We’ve taken a more in depth look at the last three charities and gotten in touch with various people who help run them.
In 1989 Harry and Gail Moore’s 5 year old daughter Laura died after battling Leukaemia. Her favourite thing was a rainbow and her parents wanted to create something special in her memory which is how Rainbows was born.
Rainbows Children’s Hospice is based in the East Midlands and they provide care and support for babies, children and young people with serious and terminal conditions. Donations help them in providing wide ranging care including palliative, symptom management, emergency care and respite/short breaks care.
Kate Golding who is Head of Organisational Giving and she had this to say;
All children and young people deserve the chance to play, laugh, and love life, and all families deserve to spend quality time together without worrying about what the future might hold and make as many memories as they possibly can.
Sadly, when children are diagnosed with a life-limiting condition, all of this becomes so much harder. The families we support at Rainbows are going through the toughest times imaginable and we do everything we can to be here for them. We provide end of life, palliative, and respite care for over 300 babies, children, young people and their families across the East Midlands. We help children to live right up until the moment they die, and we support families through each stage of their difficult journey.”
Dravet Syndrome UK
Dravet Syndrome UK (DSUK) is the only registered charity in the UK dedicated to improving the lives of families affected by Dravet Syndrome.
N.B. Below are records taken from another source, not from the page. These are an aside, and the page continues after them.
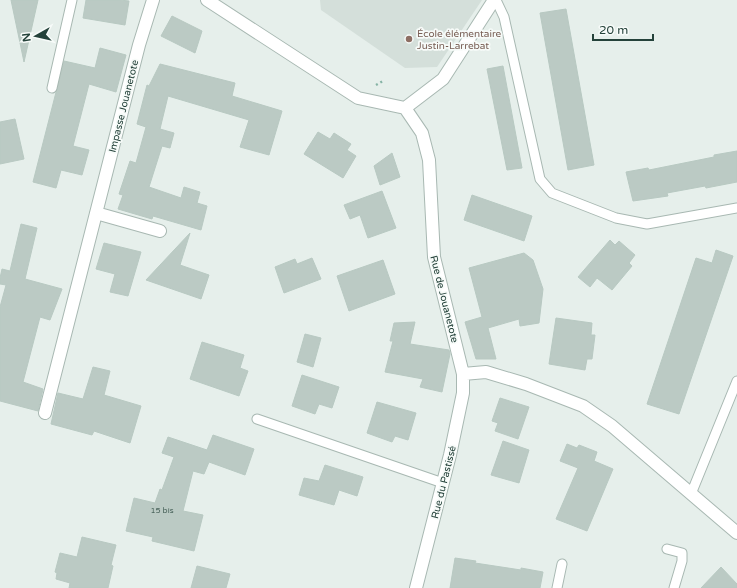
<svg xmlns="http://www.w3.org/2000/svg" width="737" height="588" font-family="'Varela Round',sans-serif">
	<style>
		.built { fill: #d4dfda }
		.building { fill: #bbcac4; stroke: #b8c9c2 }
		.lines { fill: none; stroke-linecap: round; stroke-linejoin: round }
		.lane-casing { stroke: #a8b8b2; stroke-width: 11 }
		.street-casing { stroke: #a8b8b2; stroke-width: 14 }
		.path { stroke: #86b3a5; stroke-width: 2.5; stroke-dasharray: 2 3; stroke-linecap: butt }
		.lane { stroke: #fff; stroke-width: 9 }
		.street { stroke: #fff; stroke-width: 12 }
		.education-dot { fill: #8d6e63; stroke: #f7fbf9; stroke-width: 1.5 }
		.labels { text-anchor: middle; stroke-width: 3.5; stroke-linejoin: round; paint-order: stroke }
		.number-label { font-size: 8px; fill: #4a645c }
		.education-label { font-size: 10px; fill: #785e54; stroke: #f7fbf9; text-anchor: start }
		.street-label { font-size: 10px; fill: #24423a; stroke: #f7fbf9 }
	</style>
	<rect width="100%" height="100%" fill="#e6efeb"/>
	<path class="built" d="M 320,0 L 482,0 L 437,67 L 405,68 L 321,10 Z"/>
	<path class="building" d="M 11,0 L 38,0 L 24,62 Z
		M 86,0 L 120,0 L 129,1 L 125,25 L 83,18 Z
		M 566,9 L 594,165 L 568,170 L 540,13 Z
		M 172,16 L 202,31 L 195,53 L 161,36 Z
		M 100,48 L 126,55 L 116,92 L 89,84 L 73,146 L 89,150 L 82,175 L 61,170 L 56,188 L 33,182 L 64,61 L 95,68 Z
		M 160,64 L 235,83 L 232,96 L 282,111 L 269,155 L 240,147 L 249,120 L 168,96 L 160,129 L 174,133 L 170,148 L 162,146 L 149,187 L 181,198 L 184,187 L 200,192 L 197,203 L 207,206 L 201,230 L 153,216 L 152,219 L 118,209 L 123,195 L 119,194 L 130,161 L 136,163 L 146,127 L 137,124 L 147,85 L 149,86 Z
		M 503,66 L 522,168 L 507,170 L 487,69 Z
		M 15,119 L 24,159 L 0,164 L 0,122 Z
		M 318,132 L 330,139 L 334,133 L 351,144 L 347,150 L 356,156 L 343,178 L 304,154 Z
		M 737,151 L 737,182 L 706,188 L 705,186 L 667,193 L 668,196 L 633,201 L 626,172 L 648,168 L 649,170 L 714,157 L 714,155 Z
		M 392,153 L 400,177 L 380,185 L 374,166 Z
		M 382,191 L 396,228 L 368,238 L 360,215 L 350,219 L 344,205 Z
		M 472,195 L 532,216 L 524,241 L 464,220 Z
		M 21,224 L 37,228 L 25,279 L 62,289 L 50,320 L 40,317 L 23,382 L 43,389 L 38,411 L 0,401 L 0,307 L 6,285 L 0,284 L 0,278 L 2,269 L 10,271 Z
		M 190,233 L 180,265 L 209,275 L 201,299 L 146,280 Z
		M 610,240 L 615,245 L 619,241 L 635,255 L 629,263 L 632,266 L 612,290 L 597,278 L 590,287 L 578,277 Z
		M 104,243 L 141,252 L 128,296 L 110,292 L 115,274 L 96,269 Z
		M 716,250 L 733,256 L 679,414 L 647,404 L 696,258 L 712,263 Z
		M 524,253 L 533,260 L 543,289 L 539,323 L 520,326 L 519,319 L 488,328 L 496,359 L 476,359 L 465,322 L 482,317 L 469,268 Z
		M 312,258 L 321,279 L 284,293 L 275,267 L 295,259 L 297,264 Z
		M 383,260 L 395,294 L 349,311 L 337,276 Z
		M 556,318 L 592,323 L 591,335 L 595,335 L 592,359 L 587,359 L 585,370 L 549,364 Z
		M 415,322 L 410,344 L 449,350 L 450,354 L 442,392 L 420,387 L 423,379 L 385,372 L 393,341 L 390,341 L 394,323 Z
		M 305,334 L 321,338 L 313,367 L 297,362 Z
		M 202,342 L 244,355 L 240,368 L 248,371 L 239,396 L 190,379 Z
		M 93,367 L 110,371 L 104,395 L 141,406 L 130,443 L 94,431 L 92,435 L 51,424 L 58,393 L 83,399 Z
		M 302,375 L 339,387 L 332,408 L 319,404 L 315,414 L 292,406 Z
		M 500,398 L 529,407 L 518,439 L 495,431 L 498,423 L 492,421 Z
		M 377,402 L 416,413 L 408,440 L 395,436 L 392,442 L 367,433 Z
		M 213,435 L 254,449 L 245,475 L 209,462 L 204,474 L 193,471 L 183,511 L 203,515 L 194,551 L 152,541 L 153,537 L 126,531 L 134,498 L 155,503 L 160,489 L 162,490 L 174,457 L 162,453 L 168,437 L 207,450 Z
		M 503,441 L 529,450 L 519,483 L 491,475 Z
		M 567,444 L 577,448 L 579,445 L 597,452 L 594,461 L 613,469 L 587,531 L 556,519 L 578,468 L 560,461 Z
		M 325,465 L 363,477 L 357,496 L 339,490 L 334,505 L 299,495 L 304,478 L 319,481 Z
		M 82,537 L 116,545 L 111,565 L 113,566 L 108,588 L 69,588 L 70,583 L 56,579 L 57,573 L 55,572 L 60,553 L 77,557 Z
		M 455,558 L 476,561 L 475,563 L 521,570 L 521,568 L 543,572 L 540,588 L 450,588 Z
		M 197,566 L 230,574 L 226,588 L 191,588 Z
		M 721,567 L 737,584 L 737,588 L 701,588 Z"/>
	<g class="lines">
		<g class="lane-casing">
			<path id="lane" d="M 496,0 L 504,17 L 540,179 L 552,193 L 616,218 L 647,224 L 737,208
				M 52,88 L 72,0
				M 257,419 L 443,483
				M 691,494 L 737,381
				M 667,549 L 682,553 L 682,561 L 674,588
				M 557,588 L 562,564"/>
		</g>
		<g class="street-casing">
			<path id="street" d="M 207,0 L 358,98 L 405,108 L 422,133 L 429,160 L 434,257 L 463,374 L 463,393 L 450,455 L 416,588
				M 405,108 L 443,79 L 494,0
				M 96,213 L 160,231
				M 463,374 L 486,372 L 526,384 L 583,406 L 612,426 L 737,533
				M 45,413 L 139,45 L 153,0"/>
		</g>
		<path class="path" d="M 376,85 L 383,81"/>
		<use href="#lane" class="lane"/>
		<use href="#street" class="street"/>
	</g>
	<circle class="education-dot" cx="409" cy="39" r="4"/>
	<g class="labels">
		<g class="number-label">
			<text x="162" y="513">15 bis</text>
		</g>
		<g class="education-label">
			<text x="417" y="37">École élémentaire<tspan x="417" dy="12">Justin-Larrebat</tspan></text>
		</g>
		<g class="street-label">
			<text transform="translate(123 106) rotate(-76)" y="4">Impasse Jouanetote</text>
			<text transform="translate(445 299) rotate(76)" y="4">Rue de Jouanetote</text>
			<text transform="translate(443 482) rotate(-76)" y="4">Rue du Pastissé</text>
		</g>
	</g>
	<g transform="translate(36 36) rotate(262)" stroke="#f7fbf9" stroke-width="3" paint-order="stroke">
	<path d="M0-3L7 15L0 10L-7 15Z" fill="#24423a"/>
	<text y="-6" font-size="11" font-weight="bold" text-anchor="middle" fill="#24423a">N</text>
	</g>
	<path d="M593 34v6h60v-6" fill="none" stroke="#24423a" stroke-width="2"/>
	<text x="599" y="34" font-size="12" fill="#24423a" stroke="#f7fbf9" stroke-width="3" paint-order="stroke">20 m</text>
</svg>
Their mission is to bring hope to families through support, education and medical research.
They do this by:
- Supporting families affected by Dravet Syndrome emotionally, practically and financially
- Raising awareness and understanding of Dravet Syndrome among medical professionals
- Funding medical research focused on the unmet needs of families living with Dravet Syndrome.
Dravet Syndrome is a rare, life-limiting and life-long form of epilepsy, occurring in around 1 in every 15,000 births in the UK. As well as severe, treatment-resistant seizures, Dravet Syndrome causes intellectual disability and a spectrum of associated conditions, which may include autism, attention-deficit hyperactivity disorder (ADHD), challenging behaviour, and difficulties with speech, mobility, feeding and sleep. In around 85% of cases, Dravet Syndrome is caused by a mutation in a gene known as SCN1A.
Birmingham Children’s Hospital
The donations received by Birmingham Children’s Hospital are used to provide world class care to sick children and go towards making a difference to all those that use their hospital’s services.
We managed to get in touch with the charity to see how our donation has helped.
Jemma Davies from the charity responded with the following;
“Over the festive period your gift helped with special festive entertainment including nativity plays in the Chapel and Santa and his elves in our grotto. Your gift will have also helped to purchase twinkling lights and decorations which added sparkle to every corner of our hospital; this acted as a distraction before operations and treatments, making it a less scary place to be at Christmas.
The best part is, now the festive season has come to a close and the Christmas decorations on the wards have been packed away, your gift will allow us to carry on improving the areas of the hospital that need it the most.”